Description of the task: Reproduce the source text of all the items below character for character, and leave the pictures out of your answer.

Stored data
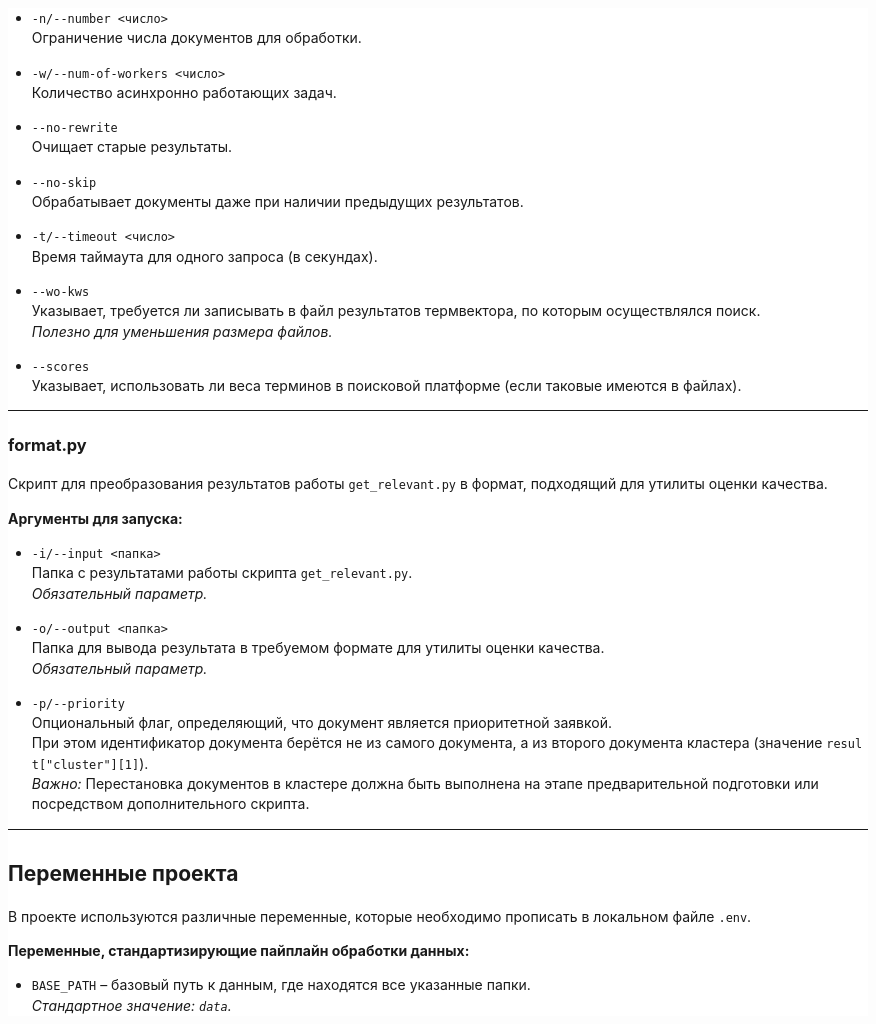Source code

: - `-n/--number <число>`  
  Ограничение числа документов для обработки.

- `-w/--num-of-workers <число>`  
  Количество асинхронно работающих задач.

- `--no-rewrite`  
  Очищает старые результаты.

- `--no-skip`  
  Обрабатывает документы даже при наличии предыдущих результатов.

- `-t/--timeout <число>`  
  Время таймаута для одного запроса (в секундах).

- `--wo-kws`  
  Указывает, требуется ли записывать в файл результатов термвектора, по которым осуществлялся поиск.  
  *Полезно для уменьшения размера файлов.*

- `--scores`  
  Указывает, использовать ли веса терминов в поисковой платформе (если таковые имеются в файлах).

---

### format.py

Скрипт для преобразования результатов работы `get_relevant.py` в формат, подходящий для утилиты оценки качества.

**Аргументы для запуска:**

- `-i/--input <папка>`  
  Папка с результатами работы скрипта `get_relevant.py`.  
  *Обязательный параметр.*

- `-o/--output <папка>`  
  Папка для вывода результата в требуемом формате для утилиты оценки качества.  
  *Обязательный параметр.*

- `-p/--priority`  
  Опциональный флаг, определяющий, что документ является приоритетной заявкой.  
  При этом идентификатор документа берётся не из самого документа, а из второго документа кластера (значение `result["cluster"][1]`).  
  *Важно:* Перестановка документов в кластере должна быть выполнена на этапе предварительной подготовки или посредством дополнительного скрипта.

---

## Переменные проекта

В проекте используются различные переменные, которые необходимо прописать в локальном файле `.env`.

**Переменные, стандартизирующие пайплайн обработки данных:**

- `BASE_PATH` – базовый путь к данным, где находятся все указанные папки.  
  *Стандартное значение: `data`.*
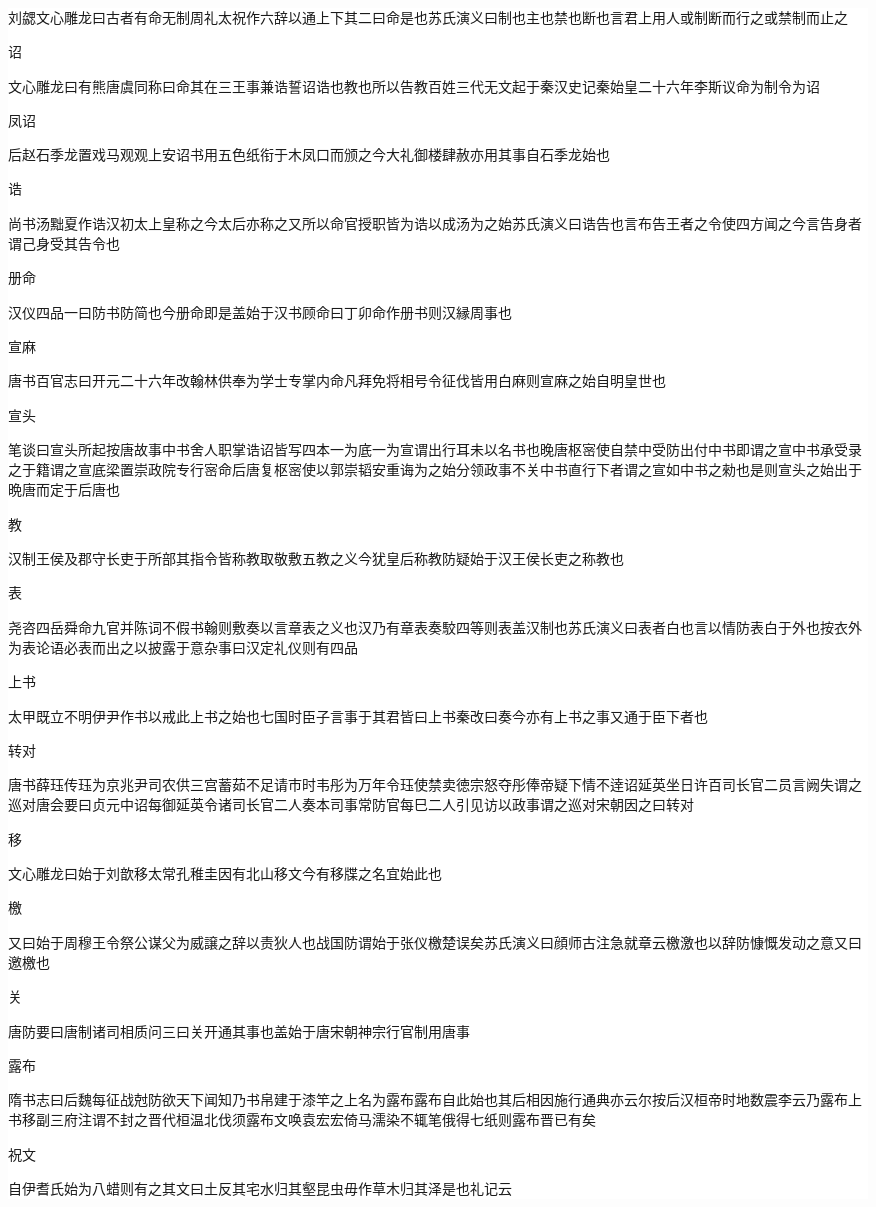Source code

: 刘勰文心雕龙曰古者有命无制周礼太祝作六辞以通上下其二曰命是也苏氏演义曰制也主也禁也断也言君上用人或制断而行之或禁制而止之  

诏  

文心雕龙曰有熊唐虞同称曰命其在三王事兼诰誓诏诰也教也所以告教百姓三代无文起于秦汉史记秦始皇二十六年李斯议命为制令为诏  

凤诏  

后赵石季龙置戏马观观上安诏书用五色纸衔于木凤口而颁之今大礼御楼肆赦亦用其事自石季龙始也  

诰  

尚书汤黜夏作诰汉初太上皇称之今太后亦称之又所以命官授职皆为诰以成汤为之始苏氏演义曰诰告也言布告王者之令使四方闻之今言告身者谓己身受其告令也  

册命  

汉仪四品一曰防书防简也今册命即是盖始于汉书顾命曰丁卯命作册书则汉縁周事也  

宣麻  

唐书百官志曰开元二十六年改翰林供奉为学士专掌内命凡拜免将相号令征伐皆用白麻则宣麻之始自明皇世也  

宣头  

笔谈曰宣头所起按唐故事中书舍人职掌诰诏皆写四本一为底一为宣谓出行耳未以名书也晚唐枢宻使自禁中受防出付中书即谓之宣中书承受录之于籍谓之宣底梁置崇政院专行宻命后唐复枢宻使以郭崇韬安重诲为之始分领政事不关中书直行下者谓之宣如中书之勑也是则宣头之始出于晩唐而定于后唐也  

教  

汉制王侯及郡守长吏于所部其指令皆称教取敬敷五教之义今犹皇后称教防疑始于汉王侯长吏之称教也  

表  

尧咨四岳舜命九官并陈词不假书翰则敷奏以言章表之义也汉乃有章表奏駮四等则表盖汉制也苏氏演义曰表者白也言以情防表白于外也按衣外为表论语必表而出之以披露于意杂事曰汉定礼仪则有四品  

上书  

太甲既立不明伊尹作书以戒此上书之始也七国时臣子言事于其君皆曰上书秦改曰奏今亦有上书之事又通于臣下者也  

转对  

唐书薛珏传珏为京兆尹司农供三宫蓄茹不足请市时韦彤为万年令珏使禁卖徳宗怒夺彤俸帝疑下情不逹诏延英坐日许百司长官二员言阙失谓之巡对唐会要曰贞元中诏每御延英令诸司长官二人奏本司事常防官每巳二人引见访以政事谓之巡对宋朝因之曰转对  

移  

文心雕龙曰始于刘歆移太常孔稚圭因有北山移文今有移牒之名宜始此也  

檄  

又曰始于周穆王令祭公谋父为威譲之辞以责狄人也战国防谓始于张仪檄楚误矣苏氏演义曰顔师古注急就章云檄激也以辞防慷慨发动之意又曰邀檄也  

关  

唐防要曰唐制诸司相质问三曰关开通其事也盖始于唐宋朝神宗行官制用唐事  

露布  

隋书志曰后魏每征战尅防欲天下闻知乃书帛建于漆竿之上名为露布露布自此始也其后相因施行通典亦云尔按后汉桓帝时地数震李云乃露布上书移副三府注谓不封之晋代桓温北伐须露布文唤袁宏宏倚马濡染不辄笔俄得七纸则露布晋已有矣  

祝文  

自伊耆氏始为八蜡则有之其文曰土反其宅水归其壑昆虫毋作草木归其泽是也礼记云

Solution:
Source code

: - `-n/--number <число>`  
  Ограничение числа документов для обработки.

- `-w/--num-of-workers <число>`  
  Количество асинхронно работающих задач.

- `--no-rewrite`  
  Очищает старые результаты.

- `--no-skip`  
  Обрабатывает документы даже при наличии предыдущих результатов.

- `-t/--timeout <число>`  
  Время таймаута для одного запроса (в секундах).

- `--wo-kws`  
  Указывает, требуется ли записывать в файл результатов термвектора, по которым осуществлялся поиск.  
  *Полезно для уменьшения размера файлов.*

- `--scores`  
  Указывает, использовать ли веса терминов в поисковой платформе (если таковые имеются в файлах).

---

### format.py

Скрипт для преобразования результатов работы `get_relevant.py` в формат, подходящий для утилиты оценки качества.

**Аргументы для запуска:**

- `-i/--input <папка>`  
  Папка с результатами работы скрипта `get_relevant.py`.  
  *Обязательный параметр.*

- `-o/--output <папка>`  
  Папка для вывода результата в требуемом формате для утилиты оценки качества.  
  *Обязательный параметр.*

- `-p/--priority`  
  Опциональный флаг, определяющий, что документ является приоритетной заявкой.  
  При этом идентификатор документа берётся не из самого документа, а из второго документа кластера (значение `result["cluster"][1]`).  
  *Важно:* Перестановка документов в кластере должна быть выполнена на этапе предварительной подготовки или посредством дополнительного скрипта.

---

## Переменные проекта

В проекте используются различные переменные, которые необходимо прописать в локальном файле `.env`.

**Переменные, стандартизирующие пайплайн обработки данных:**

- `BASE_PATH` – базовый путь к данным, где находятся все указанные папки.  
  *Стандартное значение: `data`.*
Source code

: 刘勰文心雕龙曰古者有命无制周礼太祝作六辞以通上下其二曰命是也苏氏演义曰制也主也禁也断也言君上用人或制断而行之或禁制而止之  

诏  

文心雕龙曰有熊唐虞同称曰命其在三王事兼诰誓诏诰也教也所以告教百姓三代无文起于秦汉史记秦始皇二十六年李斯议命为制令为诏  

凤诏  

后赵石季龙置戏马观观上安诏书用五色纸衔于木凤口而颁之今大礼御楼肆赦亦用其事自石季龙始也  

诰  

尚书汤黜夏作诰汉初太上皇称之今太后亦称之又所以命官授职皆为诰以成汤为之始苏氏演义曰诰告也言布告王者之令使四方闻之今言告身者谓己身受其告令也  

册命  

汉仪四品一曰防书防简也今册命即是盖始于汉书顾命曰丁卯命作册书则汉縁周事也  

宣麻  

唐书百官志曰开元二十六年改翰林供奉为学士专掌内命凡拜免将相号令征伐皆用白麻则宣麻之始自明皇世也  

宣头  

笔谈曰宣头所起按唐故事中书舍人职掌诰诏皆写四本一为底一为宣谓出行耳未以名书也晚唐枢宻使自禁中受防出付中书即谓之宣中书承受录之于籍谓之宣底梁置崇政院专行宻命后唐复枢宻使以郭崇韬安重诲为之始分领政事不关中书直行下者谓之宣如中书之勑也是则宣头之始出于晩唐而定于后唐也  

教  

汉制王侯及郡守长吏于所部其指令皆称教取敬敷五教之义今犹皇后称教防疑始于汉王侯长吏之称教也  

表  

尧咨四岳舜命九官并陈词不假书翰则敷奏以言章表之义也汉乃有章表奏駮四等则表盖汉制也苏氏演义曰表者白也言以情防表白于外也按衣外为表论语必表而出之以披露于意杂事曰汉定礼仪则有四品  

上书  

太甲既立不明伊尹作书以戒此上书之始也七国时臣子言事于其君皆曰上书秦改曰奏今亦有上书之事又通于臣下者也  

转对  

唐书薛珏传珏为京兆尹司农供三宫蓄茹不足请市时韦彤为万年令珏使禁卖徳宗怒夺彤俸帝疑下情不逹诏延英坐日许百司长官二员言阙失谓之巡对唐会要曰贞元中诏每御延英令诸司长官二人奏本司事常防官每巳二人引见访以政事谓之巡对宋朝因之曰转对  

移  

文心雕龙曰始于刘歆移太常孔稚圭因有北山移文今有移牒之名宜始此也  

檄  

又曰始于周穆王令祭公谋父为威譲之辞以责狄人也战国防谓始于张仪檄楚误矣苏氏演义曰顔师古注急就章云檄激也以辞防慷慨发动之意又曰邀檄也  

关  

唐防要曰唐制诸司相质问三曰关开通其事也盖始于唐宋朝神宗行官制用唐事  

露布  

隋书志曰后魏每征战尅防欲天下闻知乃书帛建于漆竿之上名为露布露布自此始也其后相因施行通典亦云尔按后汉桓帝时地数震李云乃露布上书移副三府注谓不封之晋代桓温北伐须露布文唤袁宏宏倚马濡染不辄笔俄得七纸则露布晋已有矣  

祝文  

自伊耆氏始为八蜡则有之其文曰土反其宅水归其壑昆虫毋作草木归其泽是也礼记云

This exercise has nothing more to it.